## Document segment
Helping You Care for a Loved One with COPD
by VNA of the Treasure Coast
When a loved one is diagnosed with Chronic Obstructive Pulmonary Disease, (COPD), there are certain things that you, as the caregiver, should know. It is important that you understand the various aspects of this progressive disease so you can ease the responsibility of caregiving for yourself and increase the quality of life for your loved one.
As a caregiver, you should educate yourself about the disease. Learn what changes need to be made to your loved one’s daily life, learn how to prevent infections, and what you need to know about your loved ones treatment options. It is also recommended that you attend physician appointments so you can learn and ask questions that will help you and your loved one.
Nutrition is an important aspect of living with COPD; it is recommended that patients eat small, healthy meals multiple times throughout the day as opposed to one or two large meals a day. Avoiding an overly full stomach will ensure that the heart and lungs will not have to work as hard to digest the food. It is also important to keep your loved one’s body in shape by being active and doing light exercises. Understand that your loved one will have difficulty breathing, so let him or her set a comfortable pace to exercise.

## Goal of the exercise
Can you print the part of the COPD caregiving article starting at "Nutrition is an" and ending at "pace to exercise.", word for word?

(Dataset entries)

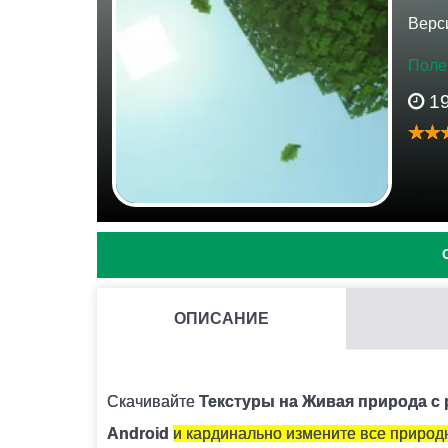
Верси
Поле
1
ОПИСАНИЕ
КАК УСТАНОВИТЬ ТЕКСТУРЫ ЖИВАЯ ПРИРОДА С 
Нужно скачать установочный файл и запустит
Скачивайте
Текстуры на Живая природа с 
Android
и кардинально измените все природ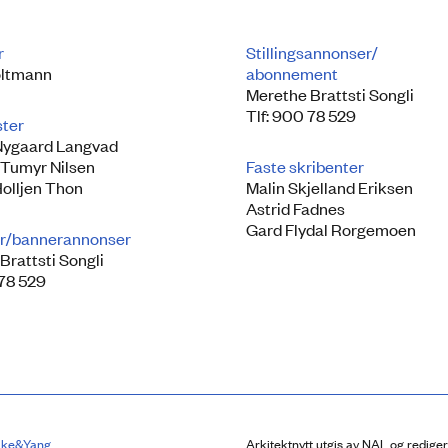
r
Stillingsannonser/
ltmann
abonnement
Merethe Brattsti Songli
Tlf: 900 78 529
ster
Nygaard Langvad
 Tumyr Nilsen
Faste skribenter
Holljen Thon
Malin Skjelland Eriksen
Astrid Fadnes
Gard Flydal Rorgemoen
r/bannerannonser
Brattsti Songli
 78 529
lke&Yang
Arkitektnytt utgis av NAL og redige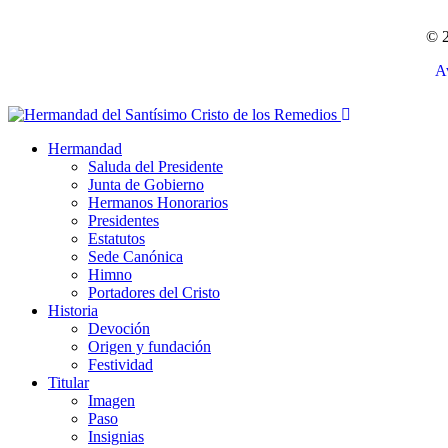
© 2
Av
Hermandad
Saluda del Presidente
Junta de Gobierno
Hermanos Honorarios
Presidentes
Estatutos
Sede Canónica
Himno
Portadores del Cristo
Historia
Devoción
Origen y fundación
Festividad
Titular
Imagen
Paso
Insignias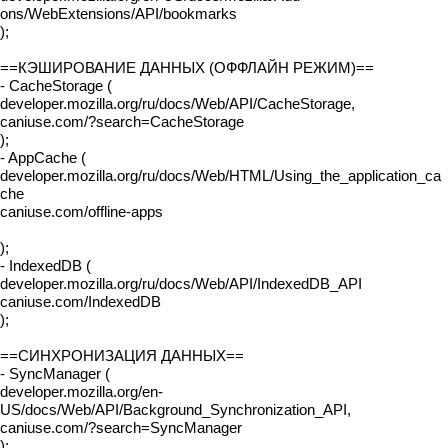
ons/WebExtensions/API/bookmarks
);
==КЭШИРОВАНИЕ ДАННЫХ (ОФФЛАЙН РЕЖИМ)==
- CacheStorage (
developer.mozilla.org/ru/docs/Web/API/CacheStorage,
caniuse.com/?search=CacheStorage
);
- AppCache (
developer.mozilla.org/ru/docs/Web/HTML/Using_the_application_ca
che
caniuse.com/offline-apps
);
- IndexedDB (
developer.mozilla.org/ru/docs/Web/API/IndexedDB_API
caniuse.com/IndexedDB
);
==СИНХРОНИЗАЦИЯ ДАННЫХ==
- SyncManager (
developer.mozilla.org/en-
US/docs/Web/API/Background_Synchronization_API,
caniuse.com/?search=SyncManager
);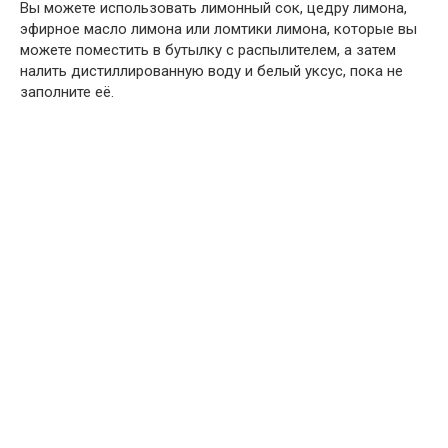
Вы можете использовать лимонный сок, цедру лимона,
эфирное масло лимона или ломтики лимона, которые вы
можете поместить в бутылку с распылителем, а затем
налить дистиллированную воду и белый уксус, пока не
заполните её.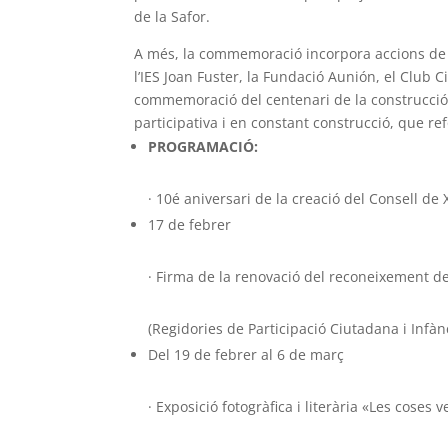
de la Safor.
A més, la commemoració incorpora accions de 
l’IES Joan Fuster, la Fundació Aunión, el Club C
commemoració del centenari de la construcció 
participativa i en constant construcció, que refo
PROGRAMACIÓ:
· 10é aniversari de la creació del Consell de 
17 de febrer
· Firma de la renovació del reconeixement de
(Regidories de Participació Ciutadana i Infàn
Del 19 de febrer al 6 de març
· Exposició fotogràfica i literària «Les coses v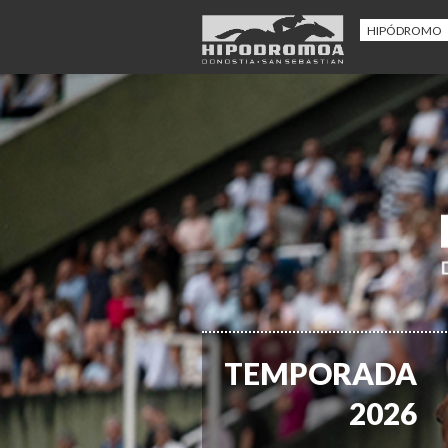
HIPÓDROMO
TEMPORADA
2026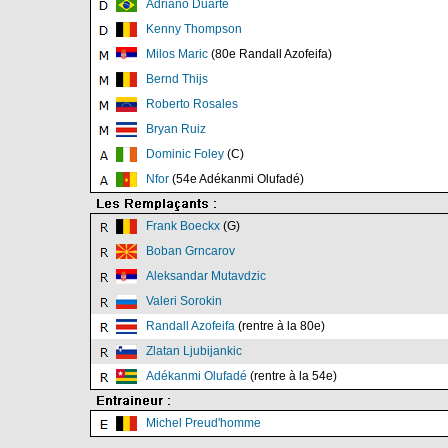
Adriano Duarte
Kenny Thompson
Milos Maric
(80e Randall Azofeifa)
Bernd Thijs
Roberto Rosales
Bryan Ruiz
Dominic Foley
(C)
Nfor
(54e Adékanmi Olufadé)
Frank Boeckx
(G)
Boban Grncarov
Aleksandar Mutavdzic
Valeri Sorokin
Randall Azofeifa
(rentre à la 80e)
Zlatan Ljubijankic
Adékanmi Olufadé
(rentre à la 54e)
Michel Preud'homme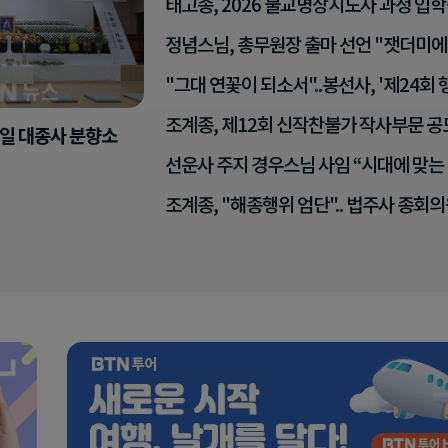
태고종, 2026 불교명상지도사 과정 입학
정념스님, 총무원장 출마 선언 "잿더미에 
"그대 연꽃이 되소서"..봉선사, '제24회
조계종, 제12회 신작찬불가 작사부문 공
일 대종사 분향소
선운사 주지 경우스님 사임 “시대에 맞는 
조계종, "해종행위 엄단".. 법주사 종회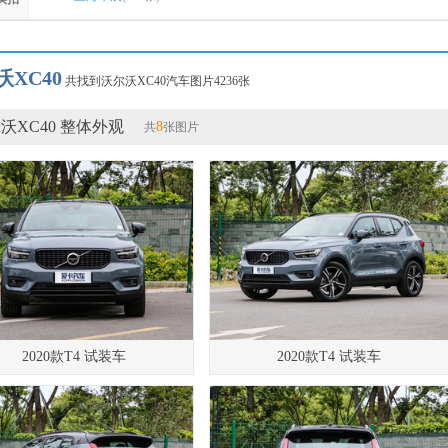
沃XC40
共找到沃尔沃XC40汽车图片4236张
沃XC40 整体外观
8
共
张图片
2020款T4 试装车
2020款T4 试装车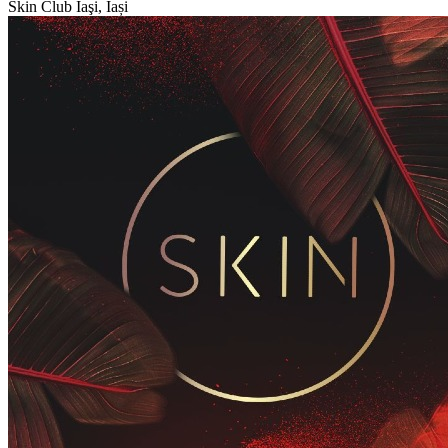
Skin Club
Iaşi, Iași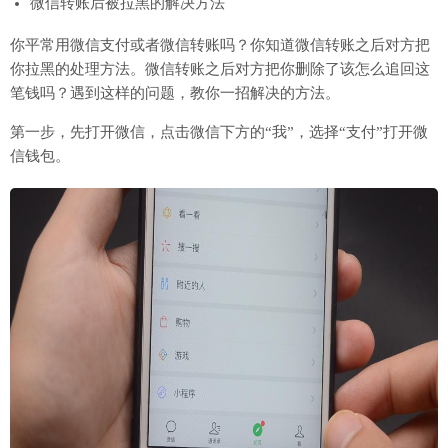
微信转账后被拉黑的解决方法
你平常用微信支付或者微信转账吗？你知道微信转账之后对方把
你拉黑的处理方法。微信转账之后对方把你删除了该怎么追回这
笔钱吗？遇到这样的问题，教你一招解决的方法。
第一步，先打开微信，点击微信下方的“我”，选择“支付”打开微
信钱包。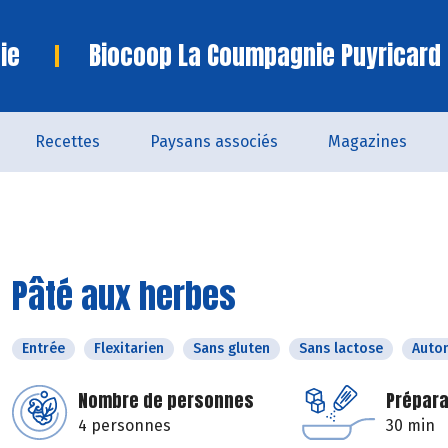
ie
Biocoop La Coumpagnie Puyricard
Recettes
Paysans associés
Magazines
Pâté aux herbes
Entrée
Flexitarien
Sans gluten
Sans lactose
Auto
Nombre de personnes
Prépara
4 personnes
30 min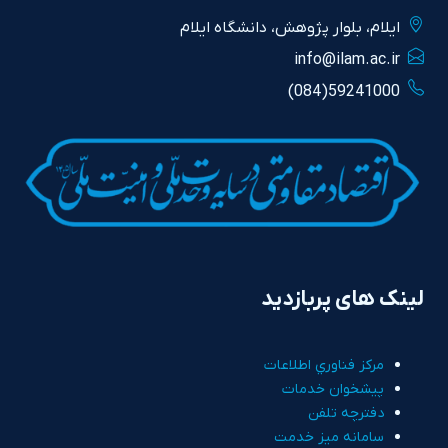
ايلام، بلوار پژوهش، دانشگاه ايلام
info@ilam.ac.ir
59241000(084)
لینک های پربازدید
مرکز فناوري اطلاعات
پيشخوان خدمات
دفترچه تلفن
سامانه ميز خدمت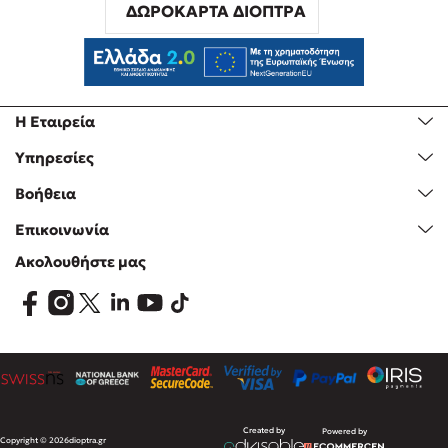
ΔΩΡΟΚΑΡΤΑ ΔΙΟΠΤΡΑ
Η Εταιρεία
Υπηρεσίες
Βοήθεια
Επικοινωνία
Ακολουθήστε μας
Created by
Powered by
Copyright © 2026
dioptra.gr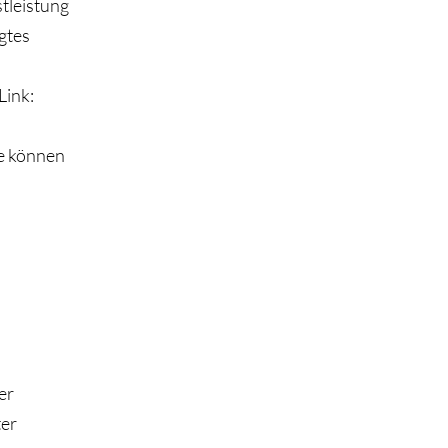
tleistung
igtes
Link:
e können
er
ter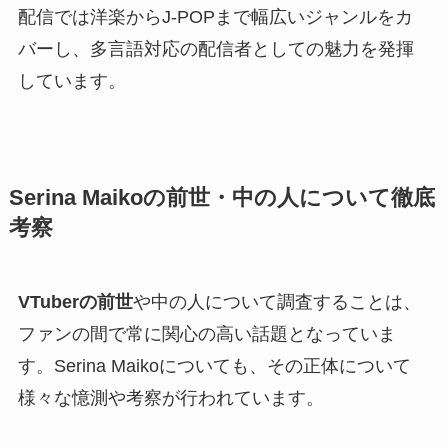
配信では洋楽からJ-POPまで幅広いジャンルをカ
バーし、多言語対応の配信者としての魅力を発揮
しています。
Serina Maikoの前世・中の人について徹底
考察
VTuberの前世
や中の人について調査することは、
ファンの間で常に関心の高い話題となっていま
す。Serina Maikoについても、その正体について
様々な憶測や考察が行われています。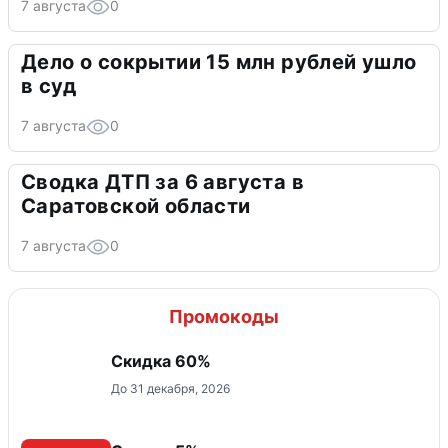
7 августа
0
Дело о сокрытии 15 млн рублей ушло
в суд
7 августа
0
Сводка ДТП за 6 августа в
Саратовской области
7 августа
0
Промокоды
Скидка 60%
До 31 декабря, 2026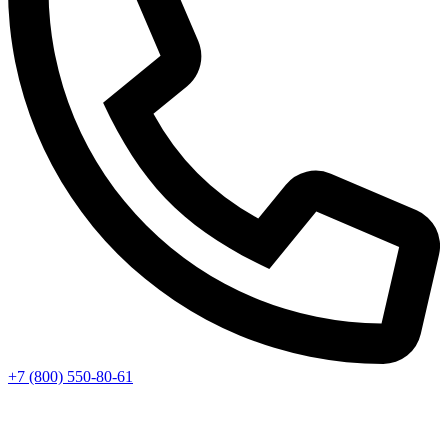
+7 (800) 550-80-61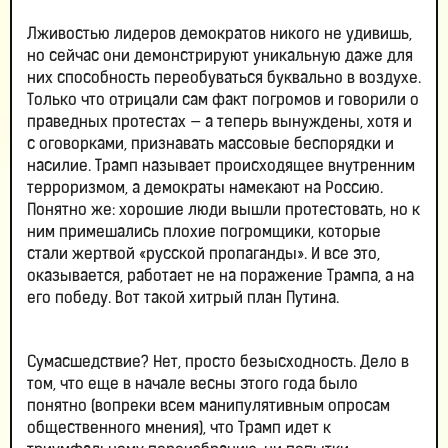
Лживостью лидеров демократов никого не удивишь,
но сейчас они демонстрируют уникальную даже для
них способность переобуваться буквально в воздухе.
Только что отрицали сам факт погромов и говорили о
праведных протестах — а теперь вынуждены, хотя и
с оговорками, признавать массовые беспорядки и
насилие. Трамп называет происходящее внутренним
терроризмом, а демократы намекают на Россию.
Понятно же: хорошие люди вышли протестовать, но к
ним примешались плохие погромщики, которые
стали жертвой «русской пропаганды». И все это,
оказывается, работает не на поражение Трампа, а на
его победу. Вот такой хитрый план Путина.
Сумасшедствие? Нет, просто безысходность. Дело в
том, что еще в начале весны этого года было
понятно (вопреки всем манипулятивным опросам
общественного мнения), что Трамп идет к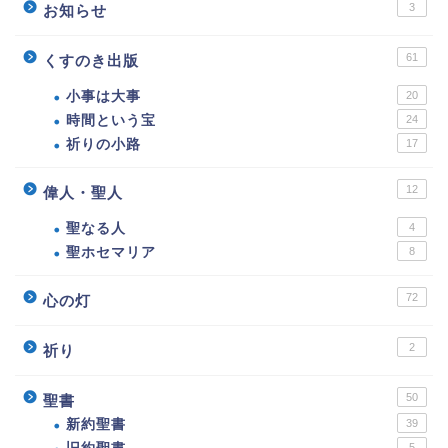
3
お知らせ
61
くすのき出版
小事は大事
20
時間という宝
24
祈りの小路
17
12
偉人・聖人
聖なる人
4
聖ホセマリア
8
72
心の灯
2
祈り
50
聖書
新約聖書
39
5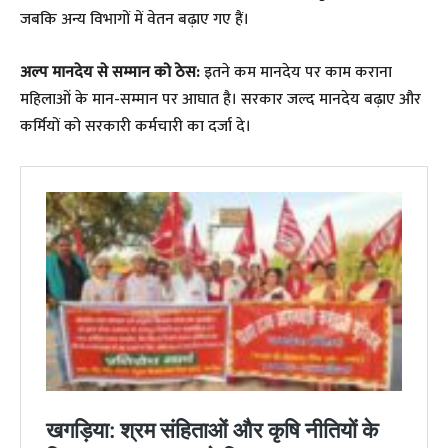
जबकि अन्य विभागों में वेतन बढ़ाए गए हैं।
अल्प मानदेय से सम्मान को ठेस:
इतने कम मानदेय पर काम कराना
महिलाओं के मान-सम्मान पर आघात है। सरकार जल्द मानदेय बढ़ाए और
कर्मियों को सरकारी कर्मचारी का दर्जा दे।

## Reply to the task
Nutrition is an important aspect of living with COPD; it is recommended that patients eat small, healthy meals multiple times throughout the day as opposed to one or two large meals a day. Avoiding an overly full stomach will ensure that the heart and lungs will not have to work as hard to digest the food. It is also important to keep your loved one’s body in shape by being active and doing light exercises. Understand that your loved one will have difficulty breathing, so let him or her set a comfortable pace to exercise.